The second abstraction for allocating permissions is Roles. 'Reviewer', 'Team Member', etc. are all good examples of roles. The key difference between roles and groups, however, is that Groups can be assigned to Roles on a location by location basis. If you assign permissions or actions to Roles in a workflow, you can then use that workflow anywhere in the site simply by assigning the appropriate groups to it in that location.

For example, in a publication workflow the steps may be:

1. submit document
2. review document
3. publish document

In each of these states, the roles 'Creator', 'Team Member' and 'Reviewer' may have different permissions. Only the reviewer may be able to edit the document once its published, and any member of the team may be able to use the discussion tool while the document is under review. Only the submitter might see the document before it is submitted for review.

If you assign these permissions to groups directly in the workflow, then the workflow can only be used where those Group-allocations are correct. If you describe the permission allocation in terms of Roles, then you can re-use the workflow across all teams and reviewers at your site.

As a general rule, one should use Roles rather than Groups to allocate permissions, and use Role allocations to identify the actual groups involved. Naturally, this is not a hard and fast rule: certain groups may always have certain permissions (e.g. Managers, etc.) depending on what your particular needs are.

Unit and System Administrators, and the Administrator Mode

Two key tasks need to be performed by users with greater-than-usual security allowances:

• management of the core system configuration (e.g. creating users, groups, workflows, fieldsets, and,
• administering permissions

While administering permissions can be performed by any user with 'Manage Security' permissions, it is also possible for those permissions to be removed.

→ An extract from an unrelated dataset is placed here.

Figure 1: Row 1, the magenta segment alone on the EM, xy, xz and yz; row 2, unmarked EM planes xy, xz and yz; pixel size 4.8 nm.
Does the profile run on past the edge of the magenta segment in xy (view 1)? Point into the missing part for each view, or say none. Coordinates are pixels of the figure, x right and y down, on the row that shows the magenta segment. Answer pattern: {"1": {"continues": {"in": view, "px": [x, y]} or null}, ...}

To ensure that the system functions correctly, Administrators are needed. These are normal users who have additional responsibilities in terms of the system. However, from time to time they also need to perform maintenance tasks that exceed their normal system usage - updating permissions in a confidential HR folder, for example.

Additionally, the core Administrator group is usually a network or systems administrator with numerous other responsibilities, and a certain amount of delegation is required to ensure that these users aren't overwhelmed by trying to manage the DMS. To this end, it is possible to create Unit administrators: users with the System Administrator ability to override permissions, but only in one section of the system. Unit administrators can not access the 'DMS Administration' module - they only have elevated privileges in their Unit.

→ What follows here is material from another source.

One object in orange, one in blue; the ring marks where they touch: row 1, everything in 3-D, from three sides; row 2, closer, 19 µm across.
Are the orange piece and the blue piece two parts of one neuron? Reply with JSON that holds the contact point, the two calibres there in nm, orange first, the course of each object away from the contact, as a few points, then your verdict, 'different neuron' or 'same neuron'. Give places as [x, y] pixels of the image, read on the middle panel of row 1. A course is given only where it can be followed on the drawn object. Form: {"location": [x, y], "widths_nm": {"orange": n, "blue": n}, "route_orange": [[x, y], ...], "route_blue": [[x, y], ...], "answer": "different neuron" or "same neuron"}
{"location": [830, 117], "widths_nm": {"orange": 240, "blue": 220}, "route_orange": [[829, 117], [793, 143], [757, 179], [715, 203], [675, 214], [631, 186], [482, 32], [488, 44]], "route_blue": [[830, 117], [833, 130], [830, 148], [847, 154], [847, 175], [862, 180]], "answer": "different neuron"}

These additional privileges are granted by means of 'Administrator Mode' - a mode in which the user which activated it effectively ignores the "Core: read" and "Core: Manage Security" permissions. This allows them to see all documents and folders, and change role and permission allocations. Clearly, this isn't the normal state - it allows users access to documents they would not normally be allowed to see - but it is necessary to prevent parts of the system becoming completely inaccessible.